— START Input records —

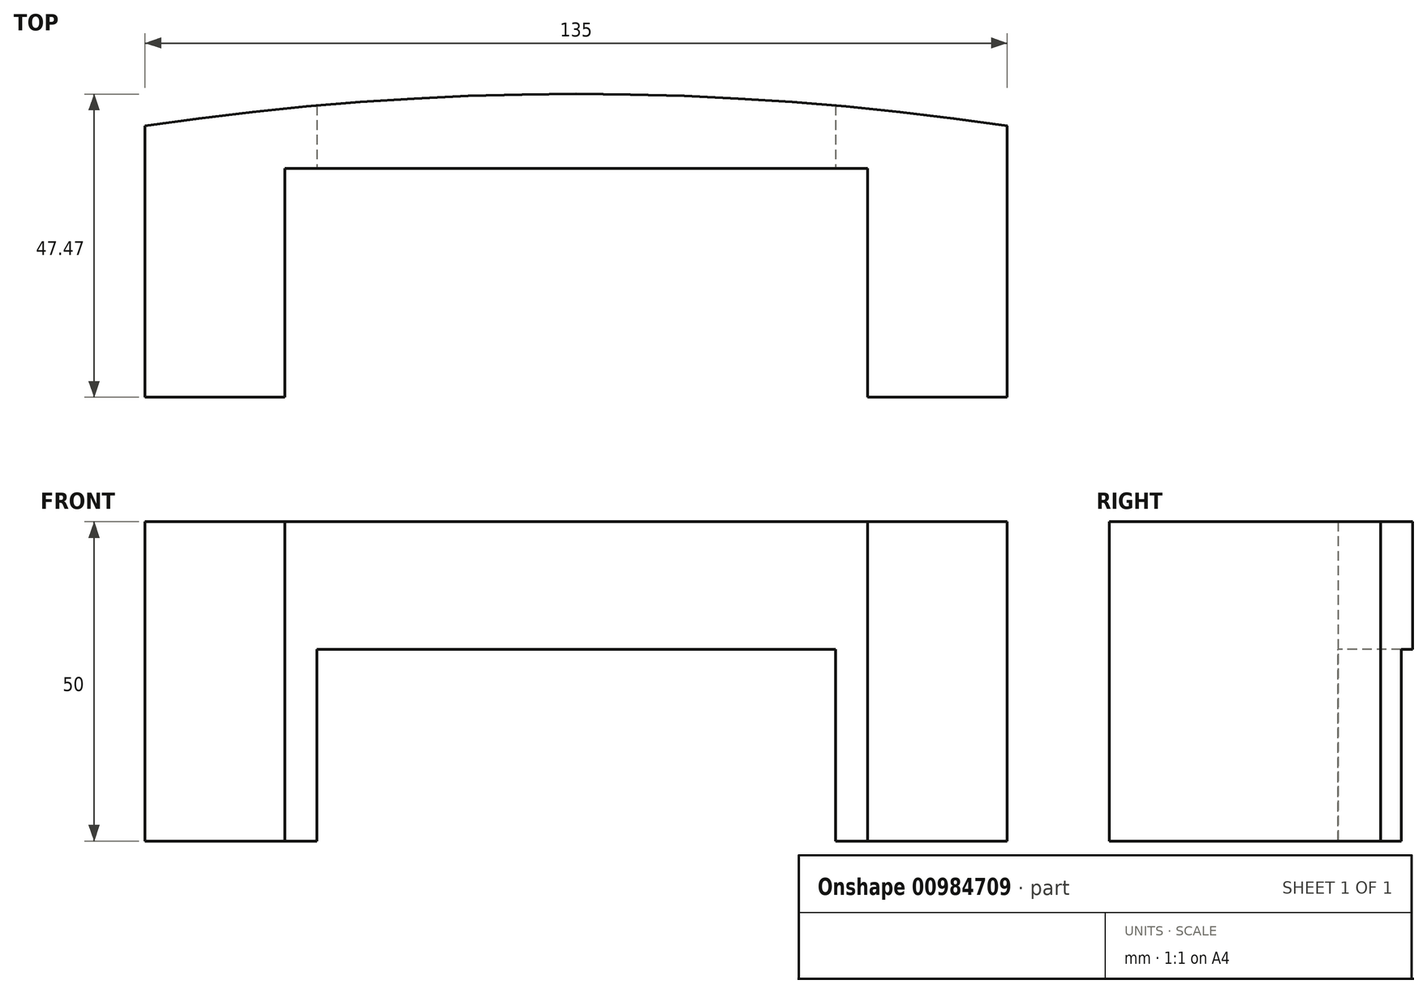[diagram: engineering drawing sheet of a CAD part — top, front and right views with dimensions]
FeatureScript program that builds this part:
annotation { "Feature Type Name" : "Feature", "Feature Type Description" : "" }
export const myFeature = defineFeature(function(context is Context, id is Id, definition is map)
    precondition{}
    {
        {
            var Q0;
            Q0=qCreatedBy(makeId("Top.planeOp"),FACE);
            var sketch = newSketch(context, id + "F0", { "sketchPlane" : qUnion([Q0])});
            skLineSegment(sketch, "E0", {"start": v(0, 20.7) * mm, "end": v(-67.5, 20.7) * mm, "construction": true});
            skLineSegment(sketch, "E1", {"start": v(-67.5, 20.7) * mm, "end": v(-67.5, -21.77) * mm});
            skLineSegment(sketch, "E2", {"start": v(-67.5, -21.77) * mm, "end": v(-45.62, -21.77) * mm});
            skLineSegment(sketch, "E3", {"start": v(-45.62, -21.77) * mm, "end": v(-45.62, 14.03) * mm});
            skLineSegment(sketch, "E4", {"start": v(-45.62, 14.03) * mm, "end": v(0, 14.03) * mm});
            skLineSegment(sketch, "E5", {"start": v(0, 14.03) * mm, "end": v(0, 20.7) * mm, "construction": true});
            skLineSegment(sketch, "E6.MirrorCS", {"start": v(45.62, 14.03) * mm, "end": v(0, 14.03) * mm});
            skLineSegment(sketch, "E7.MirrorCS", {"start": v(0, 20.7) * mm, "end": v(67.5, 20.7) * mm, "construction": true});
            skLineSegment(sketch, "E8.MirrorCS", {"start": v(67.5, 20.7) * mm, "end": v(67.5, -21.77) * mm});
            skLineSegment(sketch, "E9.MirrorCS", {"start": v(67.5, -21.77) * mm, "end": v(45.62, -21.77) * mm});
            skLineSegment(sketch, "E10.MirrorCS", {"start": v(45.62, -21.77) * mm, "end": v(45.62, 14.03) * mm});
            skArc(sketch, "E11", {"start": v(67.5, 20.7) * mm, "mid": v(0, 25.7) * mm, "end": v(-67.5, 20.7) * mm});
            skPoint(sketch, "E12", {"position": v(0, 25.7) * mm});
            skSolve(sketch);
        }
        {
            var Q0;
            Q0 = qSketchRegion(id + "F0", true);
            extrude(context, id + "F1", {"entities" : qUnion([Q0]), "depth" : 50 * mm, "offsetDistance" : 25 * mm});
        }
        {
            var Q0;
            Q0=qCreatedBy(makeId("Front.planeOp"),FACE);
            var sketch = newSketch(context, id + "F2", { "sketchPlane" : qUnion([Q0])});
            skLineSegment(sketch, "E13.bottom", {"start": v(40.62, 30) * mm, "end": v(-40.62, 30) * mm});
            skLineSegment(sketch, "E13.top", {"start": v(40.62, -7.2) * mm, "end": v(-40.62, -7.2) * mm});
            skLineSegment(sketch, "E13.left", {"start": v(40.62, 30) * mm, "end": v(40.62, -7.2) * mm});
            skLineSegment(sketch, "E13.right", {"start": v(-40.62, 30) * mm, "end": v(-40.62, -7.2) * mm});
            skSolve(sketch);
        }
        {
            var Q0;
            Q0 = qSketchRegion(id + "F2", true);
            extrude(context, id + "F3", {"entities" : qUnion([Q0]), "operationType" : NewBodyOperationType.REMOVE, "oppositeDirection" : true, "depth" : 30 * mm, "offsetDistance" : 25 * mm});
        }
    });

— END Input records —
— START Input records —

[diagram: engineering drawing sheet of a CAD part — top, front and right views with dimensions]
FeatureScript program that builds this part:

— END Input records —

* Description of the task *
Give the number of lines in the entries above that contain the string "sketchPlane". Reply with the number alone.

* Response for this exercise *
2